Instructions for the task:
Return every line in the records below without any changes, keeping each one word for word and in its original order.
------------------------------------
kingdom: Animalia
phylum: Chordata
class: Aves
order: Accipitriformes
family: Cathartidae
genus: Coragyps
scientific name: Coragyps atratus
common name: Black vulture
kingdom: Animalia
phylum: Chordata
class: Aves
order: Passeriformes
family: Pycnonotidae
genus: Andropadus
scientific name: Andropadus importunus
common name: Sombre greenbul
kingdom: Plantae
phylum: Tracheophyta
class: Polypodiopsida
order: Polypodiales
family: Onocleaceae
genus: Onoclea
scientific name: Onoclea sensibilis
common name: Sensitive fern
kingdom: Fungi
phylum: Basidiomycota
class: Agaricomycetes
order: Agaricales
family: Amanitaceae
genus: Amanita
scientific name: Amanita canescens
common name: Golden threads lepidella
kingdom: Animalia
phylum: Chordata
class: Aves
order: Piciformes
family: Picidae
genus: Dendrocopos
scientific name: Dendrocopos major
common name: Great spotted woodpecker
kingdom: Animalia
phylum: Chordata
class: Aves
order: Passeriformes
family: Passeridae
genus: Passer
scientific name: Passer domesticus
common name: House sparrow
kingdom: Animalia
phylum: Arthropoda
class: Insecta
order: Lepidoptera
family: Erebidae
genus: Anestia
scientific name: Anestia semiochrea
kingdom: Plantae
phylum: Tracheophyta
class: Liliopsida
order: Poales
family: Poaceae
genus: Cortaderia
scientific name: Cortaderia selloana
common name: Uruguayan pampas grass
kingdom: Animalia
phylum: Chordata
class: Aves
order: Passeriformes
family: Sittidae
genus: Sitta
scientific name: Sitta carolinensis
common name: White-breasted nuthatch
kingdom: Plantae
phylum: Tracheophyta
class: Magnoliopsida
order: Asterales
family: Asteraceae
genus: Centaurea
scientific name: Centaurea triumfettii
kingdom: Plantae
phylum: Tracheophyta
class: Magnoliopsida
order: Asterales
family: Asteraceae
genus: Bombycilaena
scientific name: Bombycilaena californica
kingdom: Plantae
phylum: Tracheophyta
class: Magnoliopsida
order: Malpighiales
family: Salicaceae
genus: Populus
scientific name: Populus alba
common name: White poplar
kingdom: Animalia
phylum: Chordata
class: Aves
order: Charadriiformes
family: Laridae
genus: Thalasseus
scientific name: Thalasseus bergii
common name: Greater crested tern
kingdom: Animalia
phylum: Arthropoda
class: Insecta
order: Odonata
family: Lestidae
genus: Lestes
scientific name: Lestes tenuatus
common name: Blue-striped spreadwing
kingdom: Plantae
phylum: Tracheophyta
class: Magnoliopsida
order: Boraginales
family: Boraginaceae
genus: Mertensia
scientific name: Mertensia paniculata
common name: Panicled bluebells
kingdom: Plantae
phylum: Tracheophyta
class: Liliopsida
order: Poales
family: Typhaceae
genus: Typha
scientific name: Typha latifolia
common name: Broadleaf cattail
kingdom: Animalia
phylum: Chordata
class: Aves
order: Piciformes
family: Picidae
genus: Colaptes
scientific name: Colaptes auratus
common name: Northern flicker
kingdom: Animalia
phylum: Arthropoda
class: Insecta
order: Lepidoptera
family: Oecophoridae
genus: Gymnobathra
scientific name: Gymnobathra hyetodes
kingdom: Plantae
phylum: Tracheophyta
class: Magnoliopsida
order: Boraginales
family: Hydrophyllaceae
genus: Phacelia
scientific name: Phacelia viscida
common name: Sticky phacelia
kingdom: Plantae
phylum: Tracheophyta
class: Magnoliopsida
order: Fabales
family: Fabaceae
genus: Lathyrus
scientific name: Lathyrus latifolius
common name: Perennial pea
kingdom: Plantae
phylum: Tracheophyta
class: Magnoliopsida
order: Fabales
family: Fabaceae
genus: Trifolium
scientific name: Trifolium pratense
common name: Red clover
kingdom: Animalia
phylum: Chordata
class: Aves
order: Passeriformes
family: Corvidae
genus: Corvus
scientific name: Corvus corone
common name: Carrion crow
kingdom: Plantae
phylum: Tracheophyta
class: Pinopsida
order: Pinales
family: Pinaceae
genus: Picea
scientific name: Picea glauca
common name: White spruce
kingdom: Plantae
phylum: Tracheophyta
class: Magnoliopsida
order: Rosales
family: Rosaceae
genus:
------------------------------------
Answer to this problem:
kingdom: Animalia
phylum: Chordata
class: Aves
order: Accipitriformes
family: Cathartidae
genus: Coragyps
scientific name: Coragyps atratus
common name: Black vulture
kingdom: Animalia
phylum: Chordata
class: Aves
order: Passeriformes
family: Pycnonotidae
genus: Andropadus
scientific name: Andropadus importunus
common name: Sombre greenbul
kingdom: Plantae
phylum: Tracheophyta
class: Polypodiopsida
order: Polypodiales
family: Onocleaceae
genus: Onoclea
scientific name: Onoclea sensibilis
common name: Sensitive fern
kingdom: Fungi
phylum: Basidiomycota
class: Agaricomycetes
order: Agaricales
family: Amanitaceae
genus: Amanita
scientific name: Amanita canescens
common name: Golden threads lepidella
kingdom: Animalia
phylum: Chordata
class: Aves
order: Piciformes
family: Picidae
genus: Dendrocopos
scientific name: Dendrocopos major
common name: Great spotted woodpecker
kingdom: Animalia
phylum: Chordata
class: Aves
order: Passeriformes
family: Passeridae
genus: Passer
scientific name: Passer domesticus
common name: House sparrow
kingdom: Animalia
phylum: Arthropoda
class: Insecta
order: Lepidoptera
family: Erebidae
genus: Anestia
scientific name: Anestia semiochrea
kingdom: Plantae
phylum: Tracheophyta
class: Liliopsida
order: Poales
family: Poaceae
genus: Cortaderia
scientific name: Cortaderia selloana
common name: Uruguayan pampas grass
kingdom: Animalia
phylum: Chordata
class: Aves
order: Passeriformes
family: Sittidae
genus: Sitta
scientific name: Sitta carolinensis
common name: White-breasted nuthatch
kingdom: Plantae
phylum: Tracheophyta
class: Magnoliopsida
order: Asterales
family: Asteraceae
genus: Centaurea
scientific name: Centaurea triumfettii
kingdom: Plantae
phylum: Tracheophyta
class: Magnoliopsida
order: Asterales
family: Asteraceae
genus: Bombycilaena
scientific name: Bombycilaena californica
kingdom: Plantae
phylum: Tracheophyta
class: Magnoliopsida
order: Malpighiales
family: Salicaceae
genus: Populus
scientific name: Populus alba
common name: White poplar
kingdom: Animalia
phylum: Chordata
class: Aves
order: Charadriiformes
family: Laridae
genus: Thalasseus
scientific name: Thalasseus bergii
common name: Greater crested tern
kingdom: Animalia
phylum: Arthropoda
class: Insecta
order: Odonata
family: Lestidae
genus: Lestes
scientific name: Lestes tenuatus
common name: Blue-striped spreadwing
kingdom: Plantae
phylum: Tracheophyta
class: Magnoliopsida
order: Boraginales
family: Boraginaceae
genus: Mertensia
scientific name: Mertensia paniculata
common name: Panicled bluebells
kingdom: Plantae
phylum: Tracheophyta
class: Liliopsida
order: Poales
family: Typhaceae
genus: Typha
scientific name: Typha latifolia
common name: Broadleaf cattail
kingdom: Animalia
phylum: Chordata
class: Aves
order: Piciformes
family: Picidae
genus: Colaptes
scientific name: Colaptes auratus
common name: Northern flicker
kingdom: Animalia
phylum: Arthropoda
class: Insecta
order: Lepidoptera
family: Oecophoridae
genus: Gymnobathra
scientific name: Gymnobathra hyetodes
kingdom: Plantae
phylum: Tracheophyta
class: Magnoliopsida
order: Boraginales
family: Hydrophyllaceae
genus: Phacelia
scientific name: Phacelia viscida
common name: Sticky phacelia
kingdom: Plantae
phylum: Tracheophyta
class: Magnoliopsida
order: Fabales
family: Fabaceae
genus: Lathyrus
scientific name: Lathyrus latifolius
common name: Perennial pea
kingdom: Plantae
phylum: Tracheophyta
class: Magnoliopsida
order: Fabales
family: Fabaceae
genus: Trifolium
scientific name: Trifolium pratense
common name: Red clover
kingdom: Animalia
phylum: Chordata
class: Aves
order: Passeriformes
family: Corvidae
genus: Corvus
scientific name: Corvus corone
common name: Carrion crow
kingdom: Plantae
phylum: Tracheophyta
class: Pinopsida
order: Pinales
family: Pinaceae
genus: Picea
scientific name: Picea glauca
common name: White spruce
kingdom: Plantae
phylum: Tracheophyta
class: Magnoliopsida
order: Rosales
family: Rosaceae
genus:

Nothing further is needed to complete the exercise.